You have to stop thinking of yourself as some kind of mistake. You have a purpose. You matter. Your feelings and opinions are valid.

Getting abandoned doesn’t mean you’re a screwup. You only have power over yourself. You can’t control what other people choose to do or how they choose to treat you. Leaving was their decision — and it might have had less to do with you than you think. They might have left because of separate issues they were dealing with in private or because of baggage they’re still trying to learn how to cope with on their own. Chances are, you didn’t do anything wrong. You didn’t chase them away. You didn’t screw up. They did.

You have to stop assuming every bad thing that happens to you is your own fault. And you have to stop assuming little mistakes are the end of the world.

Failing once or twice or three times doesn’t mean you’re a screwup. It doesn’t mean you should give up on yourself. It doesn’t mean you’re talentless, worthless, an embarrassment. Even the most successful, wealthy, well-known people in this world have failed more times than they can count. You shouldn’t feel bad about messing up along your journey. Most of the time, mistakes mean you’re growing. They mean you’re taking risks.

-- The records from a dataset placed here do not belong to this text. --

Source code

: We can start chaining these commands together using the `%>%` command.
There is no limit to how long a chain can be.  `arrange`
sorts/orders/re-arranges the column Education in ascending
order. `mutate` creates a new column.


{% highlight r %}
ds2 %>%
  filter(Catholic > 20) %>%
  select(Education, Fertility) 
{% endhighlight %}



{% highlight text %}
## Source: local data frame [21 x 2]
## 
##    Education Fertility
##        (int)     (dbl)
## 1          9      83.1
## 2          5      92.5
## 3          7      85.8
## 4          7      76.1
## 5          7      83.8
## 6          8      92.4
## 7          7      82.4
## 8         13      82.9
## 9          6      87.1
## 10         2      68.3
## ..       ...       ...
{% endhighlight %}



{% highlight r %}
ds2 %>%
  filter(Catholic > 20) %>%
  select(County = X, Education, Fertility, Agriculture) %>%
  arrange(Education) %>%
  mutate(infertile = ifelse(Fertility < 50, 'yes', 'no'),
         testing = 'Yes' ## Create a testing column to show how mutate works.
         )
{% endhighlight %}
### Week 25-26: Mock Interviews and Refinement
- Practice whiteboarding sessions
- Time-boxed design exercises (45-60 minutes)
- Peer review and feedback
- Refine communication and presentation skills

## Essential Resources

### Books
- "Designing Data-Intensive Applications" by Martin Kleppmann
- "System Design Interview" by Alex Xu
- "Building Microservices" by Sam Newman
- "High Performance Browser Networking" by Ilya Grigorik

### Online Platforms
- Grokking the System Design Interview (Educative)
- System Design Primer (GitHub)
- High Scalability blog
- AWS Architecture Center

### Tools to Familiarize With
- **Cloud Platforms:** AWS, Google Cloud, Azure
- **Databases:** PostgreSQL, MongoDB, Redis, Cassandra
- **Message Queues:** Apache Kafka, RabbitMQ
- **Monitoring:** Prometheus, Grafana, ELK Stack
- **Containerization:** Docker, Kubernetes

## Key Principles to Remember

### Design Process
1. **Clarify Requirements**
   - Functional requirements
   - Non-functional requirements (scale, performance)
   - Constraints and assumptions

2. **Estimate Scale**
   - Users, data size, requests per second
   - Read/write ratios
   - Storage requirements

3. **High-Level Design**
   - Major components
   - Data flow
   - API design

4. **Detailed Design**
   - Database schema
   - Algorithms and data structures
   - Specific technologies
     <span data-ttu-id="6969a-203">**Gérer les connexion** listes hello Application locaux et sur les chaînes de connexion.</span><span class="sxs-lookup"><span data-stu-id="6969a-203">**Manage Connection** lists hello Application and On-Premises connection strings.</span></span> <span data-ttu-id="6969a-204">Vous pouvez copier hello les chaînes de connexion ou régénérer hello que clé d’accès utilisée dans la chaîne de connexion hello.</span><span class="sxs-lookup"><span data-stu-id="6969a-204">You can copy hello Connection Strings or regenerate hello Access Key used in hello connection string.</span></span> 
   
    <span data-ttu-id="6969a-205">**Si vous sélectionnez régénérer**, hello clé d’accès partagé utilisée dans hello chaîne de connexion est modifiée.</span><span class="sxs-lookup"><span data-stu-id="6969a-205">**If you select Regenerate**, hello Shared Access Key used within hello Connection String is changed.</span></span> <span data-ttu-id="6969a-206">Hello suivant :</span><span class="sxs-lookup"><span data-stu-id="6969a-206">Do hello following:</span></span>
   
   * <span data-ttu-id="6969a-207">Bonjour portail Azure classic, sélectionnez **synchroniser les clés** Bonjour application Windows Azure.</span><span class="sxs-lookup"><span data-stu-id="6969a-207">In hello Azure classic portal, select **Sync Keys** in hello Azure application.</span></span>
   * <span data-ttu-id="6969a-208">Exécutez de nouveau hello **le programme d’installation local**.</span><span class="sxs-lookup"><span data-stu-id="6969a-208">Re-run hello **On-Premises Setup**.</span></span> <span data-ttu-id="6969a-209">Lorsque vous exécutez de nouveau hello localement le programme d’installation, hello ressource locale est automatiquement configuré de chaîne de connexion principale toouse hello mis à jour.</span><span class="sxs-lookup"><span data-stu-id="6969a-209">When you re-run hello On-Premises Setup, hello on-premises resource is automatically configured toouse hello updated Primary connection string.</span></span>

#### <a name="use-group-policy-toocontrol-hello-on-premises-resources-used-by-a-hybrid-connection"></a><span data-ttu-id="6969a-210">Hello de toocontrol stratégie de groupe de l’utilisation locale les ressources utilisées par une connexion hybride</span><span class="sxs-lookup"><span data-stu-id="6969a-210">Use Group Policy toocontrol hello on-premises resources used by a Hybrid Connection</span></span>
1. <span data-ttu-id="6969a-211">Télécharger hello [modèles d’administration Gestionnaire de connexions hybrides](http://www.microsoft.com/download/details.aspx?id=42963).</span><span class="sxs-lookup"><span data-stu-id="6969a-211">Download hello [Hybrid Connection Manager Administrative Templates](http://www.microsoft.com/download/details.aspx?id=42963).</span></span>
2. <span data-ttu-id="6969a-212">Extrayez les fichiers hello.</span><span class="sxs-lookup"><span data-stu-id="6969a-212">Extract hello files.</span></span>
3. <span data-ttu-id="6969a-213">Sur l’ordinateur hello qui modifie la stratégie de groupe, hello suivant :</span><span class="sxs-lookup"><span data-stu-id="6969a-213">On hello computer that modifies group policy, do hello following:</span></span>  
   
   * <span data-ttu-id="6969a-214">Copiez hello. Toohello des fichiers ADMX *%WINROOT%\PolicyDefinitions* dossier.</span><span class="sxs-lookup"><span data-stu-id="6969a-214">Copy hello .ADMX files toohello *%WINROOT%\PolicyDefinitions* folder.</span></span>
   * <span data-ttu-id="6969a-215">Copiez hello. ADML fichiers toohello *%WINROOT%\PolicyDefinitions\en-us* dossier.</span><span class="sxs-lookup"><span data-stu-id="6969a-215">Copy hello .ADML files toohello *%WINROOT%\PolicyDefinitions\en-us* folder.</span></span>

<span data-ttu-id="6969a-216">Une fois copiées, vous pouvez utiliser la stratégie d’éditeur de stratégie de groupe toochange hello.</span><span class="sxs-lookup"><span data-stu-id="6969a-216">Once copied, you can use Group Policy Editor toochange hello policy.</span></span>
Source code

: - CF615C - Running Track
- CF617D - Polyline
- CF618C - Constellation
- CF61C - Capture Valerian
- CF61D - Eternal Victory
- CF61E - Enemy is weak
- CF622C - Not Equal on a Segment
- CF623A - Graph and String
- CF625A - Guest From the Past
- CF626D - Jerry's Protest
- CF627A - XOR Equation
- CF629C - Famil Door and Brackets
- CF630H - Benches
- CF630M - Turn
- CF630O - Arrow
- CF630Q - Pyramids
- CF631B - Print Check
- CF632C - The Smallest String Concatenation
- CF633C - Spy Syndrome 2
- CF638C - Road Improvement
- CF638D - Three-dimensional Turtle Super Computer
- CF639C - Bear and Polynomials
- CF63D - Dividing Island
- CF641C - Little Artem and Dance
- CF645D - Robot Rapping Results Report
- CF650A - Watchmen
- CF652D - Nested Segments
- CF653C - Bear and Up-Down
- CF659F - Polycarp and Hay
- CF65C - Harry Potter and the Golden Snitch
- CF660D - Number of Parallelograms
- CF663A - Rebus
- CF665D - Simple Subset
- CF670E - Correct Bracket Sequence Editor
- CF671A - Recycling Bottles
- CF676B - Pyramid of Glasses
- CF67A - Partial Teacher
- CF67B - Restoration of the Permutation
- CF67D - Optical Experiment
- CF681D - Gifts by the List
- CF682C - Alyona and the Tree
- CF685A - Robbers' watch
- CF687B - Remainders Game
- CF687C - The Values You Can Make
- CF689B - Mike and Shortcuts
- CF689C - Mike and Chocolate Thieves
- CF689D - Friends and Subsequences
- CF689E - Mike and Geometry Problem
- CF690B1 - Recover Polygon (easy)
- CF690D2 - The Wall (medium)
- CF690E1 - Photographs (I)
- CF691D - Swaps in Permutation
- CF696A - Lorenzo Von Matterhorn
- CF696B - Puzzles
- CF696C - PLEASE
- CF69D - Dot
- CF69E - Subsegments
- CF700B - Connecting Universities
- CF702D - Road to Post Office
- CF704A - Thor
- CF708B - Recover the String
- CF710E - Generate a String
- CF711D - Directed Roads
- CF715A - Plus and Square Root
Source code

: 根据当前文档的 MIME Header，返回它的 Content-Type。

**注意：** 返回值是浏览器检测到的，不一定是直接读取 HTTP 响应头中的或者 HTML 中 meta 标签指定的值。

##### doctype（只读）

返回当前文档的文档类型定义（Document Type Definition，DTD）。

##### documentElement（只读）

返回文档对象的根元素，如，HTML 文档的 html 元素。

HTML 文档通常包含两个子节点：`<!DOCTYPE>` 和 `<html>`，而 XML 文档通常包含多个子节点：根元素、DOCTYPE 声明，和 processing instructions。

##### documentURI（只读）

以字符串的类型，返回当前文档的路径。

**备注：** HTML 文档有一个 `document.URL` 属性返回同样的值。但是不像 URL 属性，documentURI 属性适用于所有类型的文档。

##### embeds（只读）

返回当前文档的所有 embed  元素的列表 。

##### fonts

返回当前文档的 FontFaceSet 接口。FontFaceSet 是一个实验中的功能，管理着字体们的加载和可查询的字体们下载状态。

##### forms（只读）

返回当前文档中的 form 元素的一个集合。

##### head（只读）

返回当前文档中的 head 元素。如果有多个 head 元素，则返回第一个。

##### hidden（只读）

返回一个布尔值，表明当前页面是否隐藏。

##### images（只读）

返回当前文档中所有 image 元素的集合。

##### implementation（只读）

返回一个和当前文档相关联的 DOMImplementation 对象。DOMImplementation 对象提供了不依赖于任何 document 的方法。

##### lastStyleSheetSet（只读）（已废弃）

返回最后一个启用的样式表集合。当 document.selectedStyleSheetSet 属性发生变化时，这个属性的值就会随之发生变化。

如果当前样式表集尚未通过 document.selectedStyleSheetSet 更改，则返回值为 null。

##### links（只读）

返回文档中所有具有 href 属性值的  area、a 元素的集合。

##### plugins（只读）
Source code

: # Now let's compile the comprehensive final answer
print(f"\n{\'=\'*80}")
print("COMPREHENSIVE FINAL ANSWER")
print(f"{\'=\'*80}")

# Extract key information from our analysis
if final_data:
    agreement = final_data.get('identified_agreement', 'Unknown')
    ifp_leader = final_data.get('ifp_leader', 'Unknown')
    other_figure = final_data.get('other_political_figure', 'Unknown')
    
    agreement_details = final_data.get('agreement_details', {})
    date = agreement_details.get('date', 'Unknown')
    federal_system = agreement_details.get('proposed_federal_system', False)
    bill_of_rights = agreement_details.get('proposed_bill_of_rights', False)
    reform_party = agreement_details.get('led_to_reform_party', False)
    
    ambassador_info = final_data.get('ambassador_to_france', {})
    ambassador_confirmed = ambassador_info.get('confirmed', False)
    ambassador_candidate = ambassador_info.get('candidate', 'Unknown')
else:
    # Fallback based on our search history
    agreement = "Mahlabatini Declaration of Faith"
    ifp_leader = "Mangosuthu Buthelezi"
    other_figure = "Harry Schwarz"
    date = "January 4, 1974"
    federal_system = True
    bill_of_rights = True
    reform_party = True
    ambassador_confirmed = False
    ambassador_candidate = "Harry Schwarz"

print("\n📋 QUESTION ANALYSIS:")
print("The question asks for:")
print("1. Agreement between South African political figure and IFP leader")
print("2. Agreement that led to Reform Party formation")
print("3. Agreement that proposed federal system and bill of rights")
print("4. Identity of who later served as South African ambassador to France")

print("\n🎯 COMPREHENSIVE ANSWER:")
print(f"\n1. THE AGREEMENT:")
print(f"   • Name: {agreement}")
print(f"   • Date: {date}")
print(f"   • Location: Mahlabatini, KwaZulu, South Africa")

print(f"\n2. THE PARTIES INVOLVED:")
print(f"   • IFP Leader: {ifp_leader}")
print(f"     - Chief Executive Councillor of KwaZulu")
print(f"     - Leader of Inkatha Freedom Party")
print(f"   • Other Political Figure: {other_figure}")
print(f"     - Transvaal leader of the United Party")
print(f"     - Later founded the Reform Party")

It’s dangerous to consider failure a bad thing because failure is a part of life. You’re going to get turned down at job interviews. You’re going to get your heart broken in relationships. Just like you’re going to spill water on yourself — but that doesn’t mean you’ll never drink water again. You have to stop using your failure as an excuse to stop trying. You should use it as a lesson, as a teaching tool.

Remember, you’re your own worst enemy. The nastiest things you’ll ever hear about yourself will come from within your own mind — which is why you need to retrain the way you think. Learn to love and appreciate yourself.

Of course, that isn’t going to happen overnight. Spending a day at a spa or saying positive affirmations into the mirror isn’t going to reverse years and years of self-hatred — but it’s a starting point. It’s better than nothing.

You have to start treating yourself with more respect. Stop talking to yourself like a screwup and you’ll stop feeling like a screwup.

It’s okay to have insecurities, everyone does, but it’s not okay to obsess over them. You might feel like you can’t get anything right. You might feel like every time you try to help, you end up making things worse. You might feel like no one wants you around, no one appreciates you, no one really cares. But no matter how many things go wrong around you or how many mistakes you make yourself, you are not a screwup. You are not as bad as you’ve been convincing yourself.